William Still (Horton, 2004)

Scholarship
James Oliver Horton, "A Crusade for Freedom: William Still and the Real Underground Railroad," in Passages to Freedom: The Underground Railroad in History and Memory, ed. David W. Blight (Washington D.C.: Smithsonian Books, 2004), 178-179.
Although the legend of the Underground Railroad is filled with unsubstantiated folklore about stations where fugitives were sheltered and conductors who risked life and property to usher runaways to safety, Still’s role as one of the most effective workers for freedom is indisputable. From the offices of the abolition society and from his home at 832 South Street, Still coordinated the activities that made Philadelphia one of the nation’s strongholds of abolition. He was also one of the Underground Railroad’s most significant historians, maintaining meticulous records of the 649 fugitives who were sheltered in the city prior to the Civil War and the end of slavery. These records contained dates, names, and details of fugitives and those who assisted them, as well as routes and locations of safe houses throughout the East. They also provided information on abolition agents and collaborators in the slave South.
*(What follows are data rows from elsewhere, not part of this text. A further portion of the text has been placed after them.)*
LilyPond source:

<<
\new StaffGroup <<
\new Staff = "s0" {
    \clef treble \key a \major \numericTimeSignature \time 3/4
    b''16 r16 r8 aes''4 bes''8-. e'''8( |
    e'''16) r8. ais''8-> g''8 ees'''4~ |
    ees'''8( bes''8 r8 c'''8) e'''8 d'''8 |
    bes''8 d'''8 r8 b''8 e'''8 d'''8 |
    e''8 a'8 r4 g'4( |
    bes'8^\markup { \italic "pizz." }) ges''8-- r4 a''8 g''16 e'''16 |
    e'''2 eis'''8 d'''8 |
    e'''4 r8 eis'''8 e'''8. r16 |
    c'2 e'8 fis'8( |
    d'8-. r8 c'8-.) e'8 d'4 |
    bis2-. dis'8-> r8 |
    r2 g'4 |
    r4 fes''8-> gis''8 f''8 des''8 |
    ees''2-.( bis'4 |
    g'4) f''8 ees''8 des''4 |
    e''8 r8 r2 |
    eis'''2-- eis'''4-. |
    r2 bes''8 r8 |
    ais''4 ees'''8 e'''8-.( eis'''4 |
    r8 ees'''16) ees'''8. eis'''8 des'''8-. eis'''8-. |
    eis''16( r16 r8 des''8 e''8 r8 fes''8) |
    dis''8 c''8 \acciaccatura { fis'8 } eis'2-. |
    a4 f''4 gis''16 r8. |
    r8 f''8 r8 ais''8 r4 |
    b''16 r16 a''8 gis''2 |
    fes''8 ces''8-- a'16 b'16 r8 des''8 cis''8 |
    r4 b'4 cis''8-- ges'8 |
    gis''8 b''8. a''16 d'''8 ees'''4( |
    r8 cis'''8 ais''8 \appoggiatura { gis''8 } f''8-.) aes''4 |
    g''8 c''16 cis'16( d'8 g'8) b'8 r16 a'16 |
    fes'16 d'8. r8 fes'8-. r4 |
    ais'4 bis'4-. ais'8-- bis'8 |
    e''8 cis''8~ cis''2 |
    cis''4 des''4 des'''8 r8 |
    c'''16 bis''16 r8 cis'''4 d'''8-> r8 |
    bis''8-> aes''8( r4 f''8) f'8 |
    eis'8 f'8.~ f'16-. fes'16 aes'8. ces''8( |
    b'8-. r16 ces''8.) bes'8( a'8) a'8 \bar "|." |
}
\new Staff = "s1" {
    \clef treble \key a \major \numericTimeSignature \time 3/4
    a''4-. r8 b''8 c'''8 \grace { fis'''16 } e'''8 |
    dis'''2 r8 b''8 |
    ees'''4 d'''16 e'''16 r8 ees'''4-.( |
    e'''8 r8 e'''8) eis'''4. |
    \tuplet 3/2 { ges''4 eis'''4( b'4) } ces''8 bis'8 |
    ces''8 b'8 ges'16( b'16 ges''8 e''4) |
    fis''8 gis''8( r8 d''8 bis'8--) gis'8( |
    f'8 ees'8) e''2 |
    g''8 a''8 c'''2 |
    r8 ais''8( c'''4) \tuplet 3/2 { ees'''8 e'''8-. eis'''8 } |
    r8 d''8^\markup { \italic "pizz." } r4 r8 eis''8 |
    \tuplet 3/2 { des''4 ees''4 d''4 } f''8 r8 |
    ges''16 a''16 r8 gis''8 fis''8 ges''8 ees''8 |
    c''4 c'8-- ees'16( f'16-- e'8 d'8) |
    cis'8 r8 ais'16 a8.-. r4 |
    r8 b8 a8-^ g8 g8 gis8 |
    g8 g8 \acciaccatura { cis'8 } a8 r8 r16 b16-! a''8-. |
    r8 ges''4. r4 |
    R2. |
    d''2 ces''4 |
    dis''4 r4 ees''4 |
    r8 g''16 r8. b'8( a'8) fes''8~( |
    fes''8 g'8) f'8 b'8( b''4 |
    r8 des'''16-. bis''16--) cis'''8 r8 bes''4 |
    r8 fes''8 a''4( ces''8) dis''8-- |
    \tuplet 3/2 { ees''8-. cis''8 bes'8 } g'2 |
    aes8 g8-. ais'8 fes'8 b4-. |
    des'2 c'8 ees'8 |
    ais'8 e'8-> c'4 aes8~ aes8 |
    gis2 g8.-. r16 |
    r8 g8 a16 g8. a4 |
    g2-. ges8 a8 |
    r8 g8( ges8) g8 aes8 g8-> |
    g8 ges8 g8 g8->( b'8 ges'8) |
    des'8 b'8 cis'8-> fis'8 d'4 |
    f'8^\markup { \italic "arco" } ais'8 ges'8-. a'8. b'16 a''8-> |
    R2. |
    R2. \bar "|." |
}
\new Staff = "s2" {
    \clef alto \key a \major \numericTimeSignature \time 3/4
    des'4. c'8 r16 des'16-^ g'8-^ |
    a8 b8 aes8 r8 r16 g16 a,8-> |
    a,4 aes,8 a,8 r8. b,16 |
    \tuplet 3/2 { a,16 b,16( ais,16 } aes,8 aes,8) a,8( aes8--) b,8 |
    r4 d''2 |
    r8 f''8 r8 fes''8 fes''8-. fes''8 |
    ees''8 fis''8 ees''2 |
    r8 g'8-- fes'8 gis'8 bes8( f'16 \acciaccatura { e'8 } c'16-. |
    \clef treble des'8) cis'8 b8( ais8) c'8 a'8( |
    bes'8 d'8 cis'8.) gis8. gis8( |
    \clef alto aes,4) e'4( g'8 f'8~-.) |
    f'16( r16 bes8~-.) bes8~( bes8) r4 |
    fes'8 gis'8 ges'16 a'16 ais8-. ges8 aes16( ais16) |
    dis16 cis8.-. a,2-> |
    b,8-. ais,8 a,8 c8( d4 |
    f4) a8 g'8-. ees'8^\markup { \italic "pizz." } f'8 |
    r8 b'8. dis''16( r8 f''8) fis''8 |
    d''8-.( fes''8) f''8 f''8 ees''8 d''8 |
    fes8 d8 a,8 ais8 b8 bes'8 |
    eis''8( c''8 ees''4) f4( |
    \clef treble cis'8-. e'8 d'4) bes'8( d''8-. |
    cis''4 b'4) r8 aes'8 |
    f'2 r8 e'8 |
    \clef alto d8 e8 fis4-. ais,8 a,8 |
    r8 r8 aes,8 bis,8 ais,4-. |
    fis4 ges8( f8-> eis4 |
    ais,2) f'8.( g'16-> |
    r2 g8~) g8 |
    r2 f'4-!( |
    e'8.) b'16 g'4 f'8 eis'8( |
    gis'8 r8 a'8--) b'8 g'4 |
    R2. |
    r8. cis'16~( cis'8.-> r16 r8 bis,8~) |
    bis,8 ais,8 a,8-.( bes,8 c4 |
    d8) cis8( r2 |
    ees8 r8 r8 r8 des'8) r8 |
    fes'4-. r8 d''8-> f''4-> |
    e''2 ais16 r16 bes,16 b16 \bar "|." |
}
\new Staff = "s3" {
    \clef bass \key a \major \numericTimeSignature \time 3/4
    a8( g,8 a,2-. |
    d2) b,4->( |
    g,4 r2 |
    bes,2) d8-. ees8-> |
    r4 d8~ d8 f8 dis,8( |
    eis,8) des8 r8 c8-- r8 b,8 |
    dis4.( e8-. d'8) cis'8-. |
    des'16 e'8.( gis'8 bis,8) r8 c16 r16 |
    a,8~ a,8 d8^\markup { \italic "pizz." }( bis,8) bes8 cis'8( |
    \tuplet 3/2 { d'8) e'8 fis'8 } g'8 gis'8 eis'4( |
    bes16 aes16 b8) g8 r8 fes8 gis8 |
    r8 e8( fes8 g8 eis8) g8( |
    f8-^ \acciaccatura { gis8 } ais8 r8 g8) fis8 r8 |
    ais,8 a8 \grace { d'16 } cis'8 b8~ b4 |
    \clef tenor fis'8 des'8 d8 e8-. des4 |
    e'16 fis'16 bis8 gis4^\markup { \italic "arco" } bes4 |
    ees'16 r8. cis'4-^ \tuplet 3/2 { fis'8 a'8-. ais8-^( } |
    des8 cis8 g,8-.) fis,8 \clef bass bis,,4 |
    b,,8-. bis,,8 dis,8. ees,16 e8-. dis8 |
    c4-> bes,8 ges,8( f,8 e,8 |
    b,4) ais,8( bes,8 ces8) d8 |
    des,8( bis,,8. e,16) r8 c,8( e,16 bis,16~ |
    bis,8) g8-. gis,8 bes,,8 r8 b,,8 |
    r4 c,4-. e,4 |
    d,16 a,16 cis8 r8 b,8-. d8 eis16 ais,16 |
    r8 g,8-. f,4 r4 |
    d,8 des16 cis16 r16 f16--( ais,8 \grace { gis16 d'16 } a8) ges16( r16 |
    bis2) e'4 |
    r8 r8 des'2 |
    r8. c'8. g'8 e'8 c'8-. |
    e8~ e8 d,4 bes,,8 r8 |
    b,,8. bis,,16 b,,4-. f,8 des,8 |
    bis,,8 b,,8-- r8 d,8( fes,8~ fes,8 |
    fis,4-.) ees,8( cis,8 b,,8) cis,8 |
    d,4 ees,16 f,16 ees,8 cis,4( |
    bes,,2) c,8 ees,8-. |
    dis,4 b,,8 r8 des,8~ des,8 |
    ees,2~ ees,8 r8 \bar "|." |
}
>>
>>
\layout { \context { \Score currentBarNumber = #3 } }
Had these records fallen into the wrong hands, they would have endangered many lives and might well have caused the destruction of the movement. Acutely aware of their importance, Still was always careful to hide these documents. At one point he concealed them in a building in an old cemetery and did not unearth them until well after the Civil War, when slavery had been abolished. In 1872 he published his records, along with the personal stories and the correspondence of hundreds of runaways, in The Underground Railroad, a collection that modern historians of slavery and antislavery have found invaluable.